1st Edition
Captivity Literature and the Environment Nineteenth-Century American Cross-Cultural Collaborations
In his study of captivity narratives, Kyhl Lyndgaard argues that these accounts have influenced land-use policy and environmental attitudes at the same time that they reveal the complex relationship between ethnicity, landscape, and authorship. In connecting these themes, Lyndgaard offers readers an alternative environmental literature, one that is dependent on an understanding of nature as home rather than as a place of temporary retreat. He examines three captivity narratives written in the 1820s and 1830s - A Narrative of the Life of Mrs. Mary Jemison, The Captivity and Adventures of John Tanner, and Life of Black Hawk -all of which engage with the Jacksonian policy of Indian removal and resist tropes of the so-called Vanishing Indian. As Lyndgaard shows, the authors and the editors with whom they collaborated often saw their stories as a plea for environmental and social justice. At the same time, audiences have embraced them for their vision of a more inclusive and less exploitative American society than was proffered by the rhetoric of Manifest Destiny. Their legacy is that while environmental and social justice has been slow in fulfilment, their continued popularity testifies to the fact that the struggle for justice has never been ceded.

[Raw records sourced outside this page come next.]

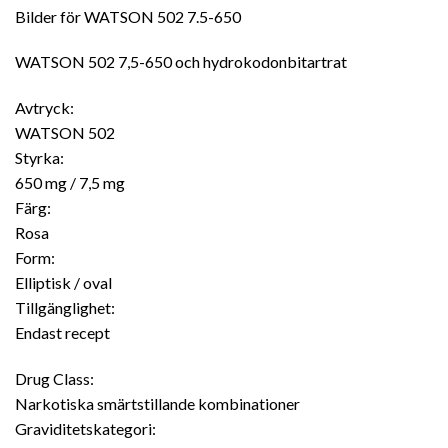
Bilder för WATSON 502 7.5-650
WATSON 502 7,5-650 och hydrokodonbitartrat
Avtryck:
WATSON 502
Styrka:
650 mg / 7,5 mg
Färg:
Rosa
Form:
Elliptisk / oval
Tillgänglighet:
Endast recept
Drug Class:
Narkotiska smärtstillande kombinationer
Graviditetskategori:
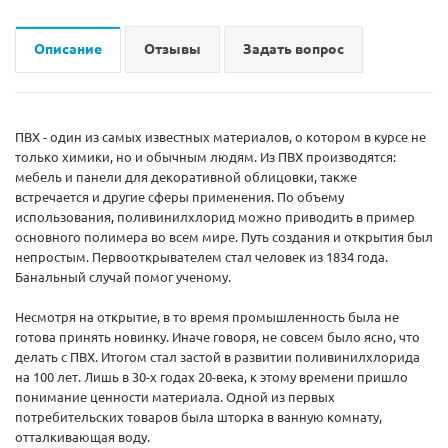
Описание
Отзывы
Задать вопрос
ПВХ - один из самых известных материалов, о котором в курсе не
только химики, но и обычным людям. Из ПВХ производятся:
мебель и панели для декоративной облицовки, также
встречается и другие сферы применения. По объему
использования, поливинилхлорид можно приводить в пример
основного полимера во всем мире. Путь создания и открытия был
непростым. Первооткрывателем стал человек из 1834 года.
Банальный случай помог ученому.
Несмотря на открытие, в то время промышленность была не
готова принять новинку. Иначе говоря, не совсем было ясно, что
делать с ПВХ. Итогом стал застой в развитии поливинилхлорида
на 100 лет. Лишь в 30-х годах 20-века, к этому времени пришло
понимание ценности материала. Одной из первых
потребительских товаров была шторка в ванную комнату,
отталкивающая воду.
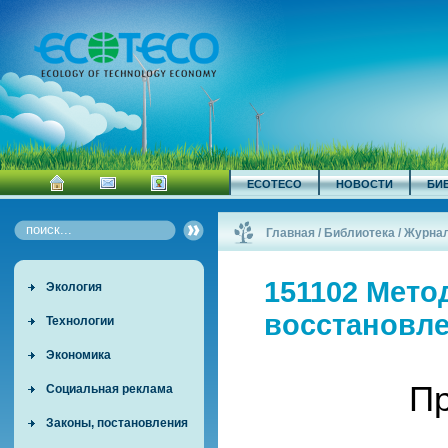
ECOTECO
НОВОСТИ
БИ
Главная
/
Библиотека
/
Журна
151102 Мето
Экология
восстановле
Технологии
Экономика
Пр
Социальная реклама
Законы, постановления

Prologue: Taking off the Moccasin Flower and Putting on the Lady's Slipper: Indian Removal and the Natural Environment in the Nineteenth Century
Chapter 1: Redemption Deferred: American Captivity Narratives as Environmental Literature
Chapter 2: The Great Slide: Mary Jemison's Ruptured Narrative
Chapter 3: Scientific and Sympathetic Collaboration: Edwin James and John Tanner
Chapter 4: All Along the Watch Tower: Life of Black Hawk as a Counter Captivity Narrative
Chapter 5: Communitist Narratives of Exile and Restoration
Biography
Kyhl D. Lyndgaard is Director of First Year Seminar and Writing Centers at St. John's University, Collegeville, MN, USA.